Transport regulations use an almost identical symbol for Class 8 corrosives — same test tubes, hand, and metal bar, rendered in black and white on a black-and-white diamond instead of GHS's red frame. The visual overlap is intentional, and the systems interlock: outer packagings already bearing the Class 8 transport label may omit the duplicate GHS05 pictogram under both GHS and CLP rules. But classification criteria differ at the margins, so a metal-corrosive product can be Class 8 for carriage while its supply label emphasis differs.

The most consequential misreading of GHS05 runs in the other direction: a product labeled only with H290 is corrosive to metals but may be harmless to intact skin, while a product with H318 can cause permanent blindness despite handling gently on skin. Battery acid, drain cleaners, plating baths, and alkaline degreasers all carry the same pictogram for different reasons. Site training should teach workers to pair the symbol with its H-statements rather than treating every GHS05 container as identical.

Frequently Asked Questions

Does the GHS05 pictogram always mean the chemical burns skin?

No. GHS05 covers three classifications: skin corrosion (H314), serious eye damage (H318), and corrosivity to metals (H290). A product carrying only H290 attacks steel and aluminium but may not injure skin, while a product with only H318 threatens eyes more than skin. Always read the hazard statements next to the pictogram to know which of the three applies.

What is the difference between GHS05 and the GHS07 exclamation mark for irritation?

Severity and reversibility. GHS05 marks corrosion — irreversible tissue destruction (H314) or serious eye damage (H318). GHS07 marks irritation — reversible redness, swelling, or discomfort (H315, H319). The two never appear together for the same skin or eye endpoint: both OSHA HazCom and EU CLP require the exclamation mark to be dropped for irritation when the corrosion pictogram is present.

Do I need an emergency eyewash station for GHS05 chemicals?

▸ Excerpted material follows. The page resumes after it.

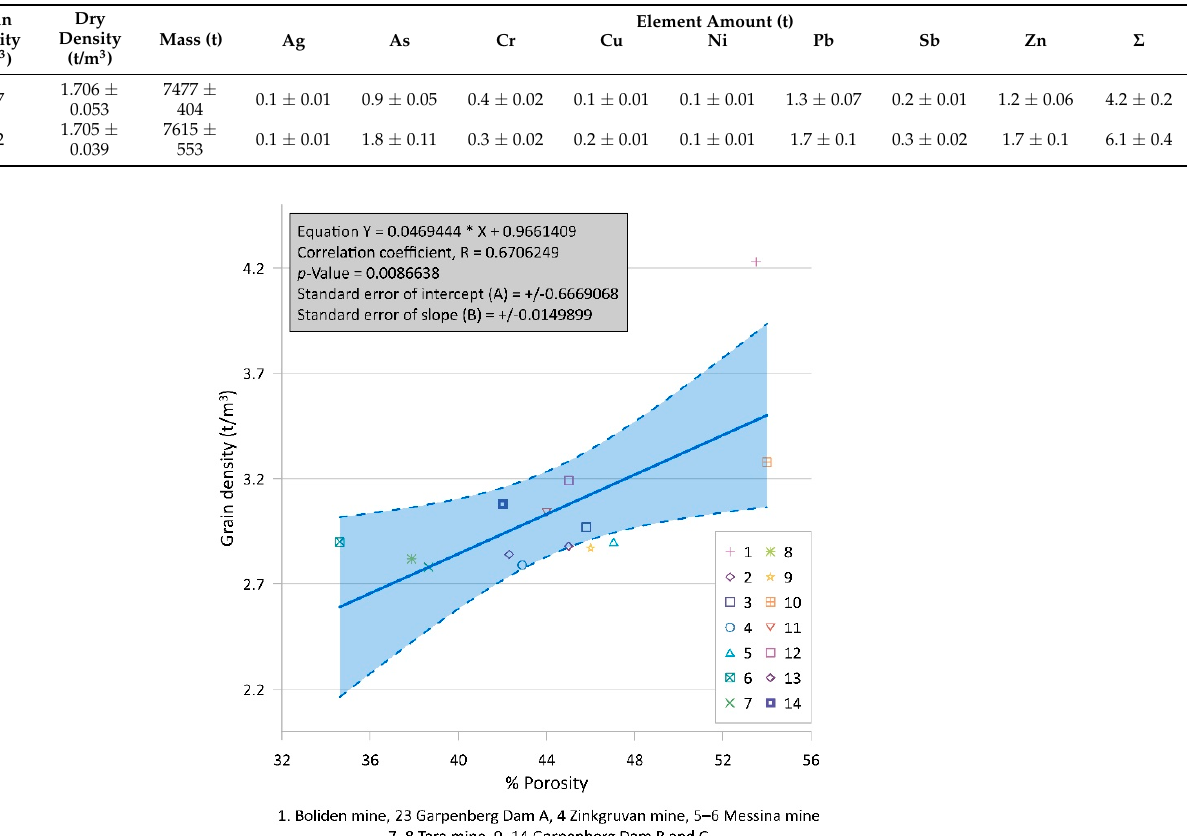
Table 5. Main physical features of the mine tailings and amounts of metals eroded.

In the US, almost certainly yes where exposure is possible: 29 CFR 1910.151(c) requires suitable facilities for quick drenching or flushing of the eyes and body wherever a person may be exposed to injurious corrosive materials, and ANSI Z358.1 is the accepted design benchmark, including its 10-second reach guideline. Comparable duties exist in the EU through workplace risk-assessment obligations. The classification on the label is the trigger for assessing the need.

Why do some corrosive products show GHS05 for metals only?

Because corrosive to metals is its own Category 1 classification with the statement H290 and signal word Warning. Products such as certain descalers and brine-based formulations can degrade metal containers and equipment without meeting the criteria for skin corrosion. The pictogram protects storage integrity: H290 materials need compatible containers, drip containment, and separation from unprotected steel racking.